#MiamiTech Startup Spotlight: Skillied makes it easy to ‘learn locally’

[Host’s update: After running Skillied for more than two years, the founder decided to close it down in March 2019. We wish Marcella McCarthy well in her next career move.]
You can learn how to make ceviche, photograph Fido or be a makeup artist – and this startup is just getting started with hundreds of class offerings. Skillied, a Miami tech startup, is a platform that connects people to local in-person classes to help them discover their passion or learn a new skill.
The back story: Marcella McCarthy caught the entrepreneurship bug while studying at University of Miami, where she developed a business plan for a tea shop and placed in the school’s competition.

“It was the best six months of my college experience — I was all-in. My parents even said are you still going to class? But it paid off. I learned about this energy in entrepreneurship.”
After stints in the jewelry auction business in New York City and as a freelance writer, the homegrown Miamian kept coming back to the nagging problem she had been experiencing searching for photography classes for herself: Why was it so difficult to find and book classes and workshops in Miami?
“When I rent a home on Airbnb I know exactly what I am going to get. I wished something like that existed.”
She and her father, Tim McCarthy, cofounded Skillied in January of 2017 and launched in October that year. Rob Dyson, former CTO of willing, an online wills site that went through YCombinator, joined Skillied as CTO and co-founder this year. Anastasia Novak is head of teacher partnerships. McCarthy’s also got a software developer, and her father, an attorney, handles legal affairs (“I took him out of retirement.”).
Bring on the tech: On the surface, Skillied is a curated list of live classes with reviews, but it is much more. “It is really the Open Table of in-person education. We are not just the marketplace. We are the tech tools and backend to power and grow your business so we integrate with people’s websites as well. You can find classes on Skillied, but the merchants are also using Skillied to power their businesses,” said McCarthy, who learned her tech skills as a graduate student in multimedia journalism at Northwestern.

There are several integration options: a calendar widget, a white label solution or custom landing pages that are easy to update. A dashboard for teachers tracks revenues, student contact info, scheduling tools, teacher profiles, etc. “All of these features have been built because teachers told us, wouldn’t it be great if you can do this.”

→ Set exercise A
Reproduce, unchanged, the lines of the records between the line holding "common name: Pacific banana slug" and the line holding "common name: Great plains ladies'-tresses", inclusive.
The article about Skillied and the records come from separate sources.

→ Material to process
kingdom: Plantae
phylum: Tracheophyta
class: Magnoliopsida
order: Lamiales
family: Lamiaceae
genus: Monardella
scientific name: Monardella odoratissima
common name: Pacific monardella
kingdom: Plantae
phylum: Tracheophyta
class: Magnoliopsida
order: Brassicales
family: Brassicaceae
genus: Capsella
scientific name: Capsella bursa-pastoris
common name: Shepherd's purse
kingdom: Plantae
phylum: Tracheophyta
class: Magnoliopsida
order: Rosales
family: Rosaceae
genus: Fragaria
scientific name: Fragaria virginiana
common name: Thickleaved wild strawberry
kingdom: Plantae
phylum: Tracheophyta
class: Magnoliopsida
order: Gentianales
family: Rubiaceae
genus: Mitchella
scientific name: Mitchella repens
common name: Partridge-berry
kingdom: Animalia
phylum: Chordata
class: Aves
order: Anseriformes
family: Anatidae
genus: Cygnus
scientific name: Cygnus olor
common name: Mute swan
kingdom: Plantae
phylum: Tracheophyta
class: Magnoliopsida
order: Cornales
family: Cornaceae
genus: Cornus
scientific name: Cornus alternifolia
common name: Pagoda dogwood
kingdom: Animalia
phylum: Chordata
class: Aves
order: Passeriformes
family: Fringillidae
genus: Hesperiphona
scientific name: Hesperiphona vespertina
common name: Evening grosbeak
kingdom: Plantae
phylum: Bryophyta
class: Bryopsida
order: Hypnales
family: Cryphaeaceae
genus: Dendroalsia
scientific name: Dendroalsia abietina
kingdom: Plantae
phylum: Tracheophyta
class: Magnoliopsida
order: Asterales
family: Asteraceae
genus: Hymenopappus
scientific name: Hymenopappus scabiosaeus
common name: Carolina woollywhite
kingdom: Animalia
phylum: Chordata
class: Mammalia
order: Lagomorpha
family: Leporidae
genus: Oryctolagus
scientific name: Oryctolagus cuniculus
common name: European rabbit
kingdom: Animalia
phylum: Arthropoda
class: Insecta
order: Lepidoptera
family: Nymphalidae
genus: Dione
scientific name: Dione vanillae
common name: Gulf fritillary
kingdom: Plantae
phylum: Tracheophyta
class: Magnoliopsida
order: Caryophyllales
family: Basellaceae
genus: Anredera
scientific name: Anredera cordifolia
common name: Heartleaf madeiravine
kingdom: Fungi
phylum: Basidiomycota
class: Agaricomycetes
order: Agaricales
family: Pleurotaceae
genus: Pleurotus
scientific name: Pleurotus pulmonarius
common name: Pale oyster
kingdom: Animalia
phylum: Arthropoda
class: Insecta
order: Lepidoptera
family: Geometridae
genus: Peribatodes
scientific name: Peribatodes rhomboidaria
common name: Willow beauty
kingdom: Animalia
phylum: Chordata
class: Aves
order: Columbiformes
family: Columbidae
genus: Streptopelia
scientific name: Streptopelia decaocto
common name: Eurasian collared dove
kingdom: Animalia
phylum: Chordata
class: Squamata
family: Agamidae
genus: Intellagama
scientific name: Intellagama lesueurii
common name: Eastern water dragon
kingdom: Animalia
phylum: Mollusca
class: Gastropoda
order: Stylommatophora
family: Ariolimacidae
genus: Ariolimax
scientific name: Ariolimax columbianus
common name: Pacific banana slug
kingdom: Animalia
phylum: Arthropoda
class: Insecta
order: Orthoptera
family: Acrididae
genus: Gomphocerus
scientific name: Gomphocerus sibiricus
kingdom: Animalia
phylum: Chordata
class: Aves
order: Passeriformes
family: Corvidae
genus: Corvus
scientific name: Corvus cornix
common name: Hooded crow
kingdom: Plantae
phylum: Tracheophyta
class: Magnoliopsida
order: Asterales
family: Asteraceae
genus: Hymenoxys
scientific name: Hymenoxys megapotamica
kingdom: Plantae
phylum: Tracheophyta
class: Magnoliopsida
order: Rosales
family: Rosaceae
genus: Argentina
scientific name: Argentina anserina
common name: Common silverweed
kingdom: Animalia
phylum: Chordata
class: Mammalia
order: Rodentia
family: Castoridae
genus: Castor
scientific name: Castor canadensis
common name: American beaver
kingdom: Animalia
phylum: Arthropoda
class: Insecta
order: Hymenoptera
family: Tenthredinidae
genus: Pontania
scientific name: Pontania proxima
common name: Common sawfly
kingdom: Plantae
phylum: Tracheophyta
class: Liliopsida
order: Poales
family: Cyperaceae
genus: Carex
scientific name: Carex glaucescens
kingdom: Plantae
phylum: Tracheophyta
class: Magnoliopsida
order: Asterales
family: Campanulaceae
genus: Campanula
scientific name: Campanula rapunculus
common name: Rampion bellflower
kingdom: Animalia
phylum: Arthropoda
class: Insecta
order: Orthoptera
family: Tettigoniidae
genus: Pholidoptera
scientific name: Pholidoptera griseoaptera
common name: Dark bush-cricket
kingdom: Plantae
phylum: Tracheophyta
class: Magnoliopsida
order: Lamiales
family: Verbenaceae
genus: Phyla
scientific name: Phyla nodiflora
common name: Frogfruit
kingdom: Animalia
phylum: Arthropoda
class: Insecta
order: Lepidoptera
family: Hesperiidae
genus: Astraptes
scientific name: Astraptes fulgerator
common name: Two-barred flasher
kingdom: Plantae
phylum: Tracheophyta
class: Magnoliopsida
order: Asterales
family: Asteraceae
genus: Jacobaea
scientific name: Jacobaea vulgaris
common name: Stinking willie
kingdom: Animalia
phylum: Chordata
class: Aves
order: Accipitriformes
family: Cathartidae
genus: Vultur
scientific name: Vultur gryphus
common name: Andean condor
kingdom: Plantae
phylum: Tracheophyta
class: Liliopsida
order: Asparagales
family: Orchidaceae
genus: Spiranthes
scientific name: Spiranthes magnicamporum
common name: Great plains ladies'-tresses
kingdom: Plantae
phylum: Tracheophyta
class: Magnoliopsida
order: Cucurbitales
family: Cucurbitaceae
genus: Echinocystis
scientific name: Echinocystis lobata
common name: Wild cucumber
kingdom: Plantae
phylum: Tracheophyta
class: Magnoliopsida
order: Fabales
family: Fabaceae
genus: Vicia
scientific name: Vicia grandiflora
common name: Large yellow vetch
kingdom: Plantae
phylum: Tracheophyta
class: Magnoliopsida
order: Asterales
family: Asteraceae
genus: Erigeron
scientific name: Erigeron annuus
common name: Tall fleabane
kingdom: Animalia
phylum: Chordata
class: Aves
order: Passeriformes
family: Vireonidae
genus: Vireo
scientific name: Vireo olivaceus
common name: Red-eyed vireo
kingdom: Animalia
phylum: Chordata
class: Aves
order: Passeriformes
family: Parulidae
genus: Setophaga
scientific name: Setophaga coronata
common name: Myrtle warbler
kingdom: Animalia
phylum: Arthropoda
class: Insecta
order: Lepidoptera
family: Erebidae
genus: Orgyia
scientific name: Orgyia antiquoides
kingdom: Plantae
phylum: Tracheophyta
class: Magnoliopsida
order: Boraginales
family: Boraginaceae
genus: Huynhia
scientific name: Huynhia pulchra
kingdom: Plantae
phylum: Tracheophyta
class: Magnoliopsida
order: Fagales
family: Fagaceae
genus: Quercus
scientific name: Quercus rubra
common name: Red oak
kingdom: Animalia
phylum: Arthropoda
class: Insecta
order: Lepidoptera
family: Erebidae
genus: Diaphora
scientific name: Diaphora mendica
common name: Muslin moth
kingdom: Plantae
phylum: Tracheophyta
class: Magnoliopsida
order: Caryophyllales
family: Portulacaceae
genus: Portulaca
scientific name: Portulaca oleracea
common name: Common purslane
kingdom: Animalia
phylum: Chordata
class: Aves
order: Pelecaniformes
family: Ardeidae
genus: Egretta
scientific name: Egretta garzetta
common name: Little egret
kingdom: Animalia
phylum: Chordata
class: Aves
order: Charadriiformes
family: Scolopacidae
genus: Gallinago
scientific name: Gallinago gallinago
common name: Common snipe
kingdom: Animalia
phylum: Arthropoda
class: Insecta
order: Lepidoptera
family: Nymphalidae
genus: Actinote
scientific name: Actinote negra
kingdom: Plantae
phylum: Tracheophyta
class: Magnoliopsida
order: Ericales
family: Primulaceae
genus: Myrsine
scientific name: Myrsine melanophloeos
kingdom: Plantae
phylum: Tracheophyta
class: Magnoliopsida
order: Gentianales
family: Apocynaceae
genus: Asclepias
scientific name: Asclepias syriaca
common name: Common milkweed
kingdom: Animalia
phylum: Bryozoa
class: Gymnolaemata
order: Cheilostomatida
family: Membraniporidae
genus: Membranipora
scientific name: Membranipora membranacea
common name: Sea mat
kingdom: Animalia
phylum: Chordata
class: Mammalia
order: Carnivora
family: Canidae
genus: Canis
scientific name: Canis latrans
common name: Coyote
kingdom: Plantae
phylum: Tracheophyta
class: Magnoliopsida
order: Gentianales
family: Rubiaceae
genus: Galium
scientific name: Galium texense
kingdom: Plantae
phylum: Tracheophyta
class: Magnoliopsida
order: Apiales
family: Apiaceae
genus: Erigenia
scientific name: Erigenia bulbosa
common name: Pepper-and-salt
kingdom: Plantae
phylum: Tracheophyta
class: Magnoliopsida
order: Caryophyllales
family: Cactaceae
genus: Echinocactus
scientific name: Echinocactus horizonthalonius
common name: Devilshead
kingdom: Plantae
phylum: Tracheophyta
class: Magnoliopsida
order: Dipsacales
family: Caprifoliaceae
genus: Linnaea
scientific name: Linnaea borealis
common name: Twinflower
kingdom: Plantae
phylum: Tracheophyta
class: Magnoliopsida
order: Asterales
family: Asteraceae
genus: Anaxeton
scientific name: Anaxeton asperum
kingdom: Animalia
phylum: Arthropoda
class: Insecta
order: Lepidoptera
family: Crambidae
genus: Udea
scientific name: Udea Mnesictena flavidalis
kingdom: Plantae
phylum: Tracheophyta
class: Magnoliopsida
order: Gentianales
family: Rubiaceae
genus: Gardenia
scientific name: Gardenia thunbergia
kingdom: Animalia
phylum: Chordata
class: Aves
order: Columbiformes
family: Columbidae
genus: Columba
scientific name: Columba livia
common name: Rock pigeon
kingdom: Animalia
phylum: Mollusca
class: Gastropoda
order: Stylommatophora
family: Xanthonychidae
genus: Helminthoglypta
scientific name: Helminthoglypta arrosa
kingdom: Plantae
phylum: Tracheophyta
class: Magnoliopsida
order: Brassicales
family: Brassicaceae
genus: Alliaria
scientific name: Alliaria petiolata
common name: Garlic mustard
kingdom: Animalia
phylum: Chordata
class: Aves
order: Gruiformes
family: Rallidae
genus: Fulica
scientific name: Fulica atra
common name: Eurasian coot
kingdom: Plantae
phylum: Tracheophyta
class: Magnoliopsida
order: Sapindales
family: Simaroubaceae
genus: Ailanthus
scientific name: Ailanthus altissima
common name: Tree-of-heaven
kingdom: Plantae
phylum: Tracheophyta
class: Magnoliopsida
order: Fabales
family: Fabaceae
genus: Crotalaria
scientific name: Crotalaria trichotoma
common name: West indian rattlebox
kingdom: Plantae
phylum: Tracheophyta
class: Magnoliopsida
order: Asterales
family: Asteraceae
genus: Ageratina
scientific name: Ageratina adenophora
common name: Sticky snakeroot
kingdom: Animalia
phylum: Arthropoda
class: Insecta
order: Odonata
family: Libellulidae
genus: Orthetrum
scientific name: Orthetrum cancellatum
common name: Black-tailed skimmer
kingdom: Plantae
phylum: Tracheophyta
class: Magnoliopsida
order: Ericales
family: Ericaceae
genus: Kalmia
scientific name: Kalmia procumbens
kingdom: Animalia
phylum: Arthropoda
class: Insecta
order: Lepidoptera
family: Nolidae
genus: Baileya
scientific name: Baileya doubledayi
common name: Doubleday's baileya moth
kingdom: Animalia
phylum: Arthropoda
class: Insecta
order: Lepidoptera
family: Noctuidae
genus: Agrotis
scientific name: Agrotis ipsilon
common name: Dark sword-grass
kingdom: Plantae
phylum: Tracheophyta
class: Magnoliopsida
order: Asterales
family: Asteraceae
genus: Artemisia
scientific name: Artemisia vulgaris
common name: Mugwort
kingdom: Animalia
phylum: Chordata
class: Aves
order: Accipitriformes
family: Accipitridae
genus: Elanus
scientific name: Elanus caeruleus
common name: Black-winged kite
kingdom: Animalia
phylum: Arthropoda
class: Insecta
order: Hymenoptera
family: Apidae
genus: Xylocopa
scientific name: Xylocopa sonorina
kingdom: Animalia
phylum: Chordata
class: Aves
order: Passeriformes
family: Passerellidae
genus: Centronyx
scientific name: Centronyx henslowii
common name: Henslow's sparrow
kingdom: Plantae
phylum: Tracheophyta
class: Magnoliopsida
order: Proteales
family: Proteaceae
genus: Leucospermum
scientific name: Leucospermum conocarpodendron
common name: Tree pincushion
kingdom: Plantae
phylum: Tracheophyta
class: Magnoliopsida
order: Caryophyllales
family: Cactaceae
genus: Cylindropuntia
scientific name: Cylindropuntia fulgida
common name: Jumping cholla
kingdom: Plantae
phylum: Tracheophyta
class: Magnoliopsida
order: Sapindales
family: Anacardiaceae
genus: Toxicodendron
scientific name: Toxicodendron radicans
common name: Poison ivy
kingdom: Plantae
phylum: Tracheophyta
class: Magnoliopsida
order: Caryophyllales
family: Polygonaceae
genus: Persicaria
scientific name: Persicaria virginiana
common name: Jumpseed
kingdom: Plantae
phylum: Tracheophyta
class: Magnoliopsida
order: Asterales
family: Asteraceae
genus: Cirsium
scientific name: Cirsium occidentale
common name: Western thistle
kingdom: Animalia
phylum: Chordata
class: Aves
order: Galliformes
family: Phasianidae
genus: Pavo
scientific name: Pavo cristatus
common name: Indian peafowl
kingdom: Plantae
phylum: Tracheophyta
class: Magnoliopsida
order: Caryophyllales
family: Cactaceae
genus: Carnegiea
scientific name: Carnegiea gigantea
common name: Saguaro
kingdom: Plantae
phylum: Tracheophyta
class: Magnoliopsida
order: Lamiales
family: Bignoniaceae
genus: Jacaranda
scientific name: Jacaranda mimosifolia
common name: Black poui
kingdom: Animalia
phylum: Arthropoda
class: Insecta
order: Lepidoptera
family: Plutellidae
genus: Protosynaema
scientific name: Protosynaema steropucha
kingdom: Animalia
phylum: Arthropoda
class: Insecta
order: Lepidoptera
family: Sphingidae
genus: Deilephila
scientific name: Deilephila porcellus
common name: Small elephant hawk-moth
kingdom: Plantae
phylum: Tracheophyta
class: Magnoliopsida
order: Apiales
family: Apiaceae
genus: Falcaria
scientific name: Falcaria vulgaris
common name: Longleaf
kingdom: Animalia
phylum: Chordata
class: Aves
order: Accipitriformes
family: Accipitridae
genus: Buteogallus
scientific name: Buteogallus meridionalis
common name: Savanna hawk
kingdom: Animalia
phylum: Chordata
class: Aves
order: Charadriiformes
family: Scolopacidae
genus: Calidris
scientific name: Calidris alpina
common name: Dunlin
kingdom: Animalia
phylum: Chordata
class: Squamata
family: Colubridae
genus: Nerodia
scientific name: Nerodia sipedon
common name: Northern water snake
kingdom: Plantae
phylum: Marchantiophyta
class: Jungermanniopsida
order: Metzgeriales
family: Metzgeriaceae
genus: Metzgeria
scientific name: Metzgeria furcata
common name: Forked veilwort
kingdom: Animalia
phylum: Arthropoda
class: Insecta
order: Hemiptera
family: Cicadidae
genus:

→ Set exercise B
Say whether each statement agrees with the Skillied article, answering yes or no and quoting the deciding words: (i) Skillied launched in October 2017. (ii) McCarthy learned her tech skills as a student at University of Miami. (iii) Anastasia Novak is Skillied's CTO.

→ Correct output A
common name: Pacific banana slug
kingdom: Animalia
phylum: Arthropoda
class: Insecta
order: Orthoptera
family: Acrididae
genus: Gomphocerus
scientific name: Gomphocerus sibiricus
kingdom: Animalia
phylum: Chordata
class: Aves
order: Passeriformes
family: Corvidae
genus: Corvus
scientific name: Corvus cornix
common name: Hooded crow
kingdom: Plantae
phylum: Tracheophyta
class: Magnoliopsida
order: Asterales
family: Asteraceae
genus: Hymenoxys
scientific name: Hymenoxys megapotamica
kingdom: Plantae
phylum: Tracheophyta
class: Magnoliopsida
order: Rosales
family: Rosaceae
genus: Argentina
scientific name: Argentina anserina
common name: Common silverweed
kingdom: Animalia
phylum: Chordata
class: Mammalia
order: Rodentia
family: Castoridae
genus: Castor
scientific name: Castor canadensis
common name: American beaver
kingdom: Animalia
phylum: Arthropoda
class: Insecta
order: Hymenoptera
family: Tenthredinidae
genus: Pontania
scientific name: Pontania proxima
common name: Common sawfly
kingdom: Plantae
phylum: Tracheophyta
class: Liliopsida
order: Poales
family: Cyperaceae
genus: Carex
scientific name: Carex glaucescens
kingdom: Plantae
phylum: Tracheophyta
class: Magnoliopsida
order: Asterales
family: Campanulaceae
genus: Campanula
scientific name: Campanula rapunculus
common name: Rampion bellflower
kingdom: Animalia
phylum: Arthropoda
class: Insecta
order: Orthoptera
family: Tettigoniidae
genus: Pholidoptera
scientific name: Pholidoptera griseoaptera
common name: Dark bush-cricket
kingdom: Plantae
phylum: Tracheophyta
class: Magnoliopsida
order: Lamiales
family: Verbenaceae
genus: Phyla
scientific name: Phyla nodiflora
common name: Frogfruit
kingdom: Animalia
phylum: Arthropoda
class: Insecta
order: Lepidoptera
family: Hesperiidae
genus: Astraptes
scientific name: Astraptes fulgerator
common name: Two-barred flasher
kingdom: Plantae
phylum: Tracheophyta
class: Magnoliopsida
order: Asterales
family: Asteraceae
genus: Jacobaea
scientific name: Jacobaea vulgaris
common name: Stinking willie
kingdom: Animalia
phylum: Chordata
class: Aves
order: Accipitriformes
family: Cathartidae
genus: Vultur
scientific name: Vultur gryphus
common name: Andean condor
kingdom: Plantae
phylum: Tracheophyta
class: Liliopsida
order: Asparagales
family: Orchidaceae
genus: Spiranthes
scientific name: Spiranthes magnicamporum
common name: Great plains ladies'-tresses

→ Correct output B
(i) Yes: "cofounded Skillied in January of 2017 and launched in October that year."
(ii) No: "who learned her tech skills as a graduate student in multimedia journalism at Northwestern."
(iii) No: "Anastasia Novak is head of teacher partnerships."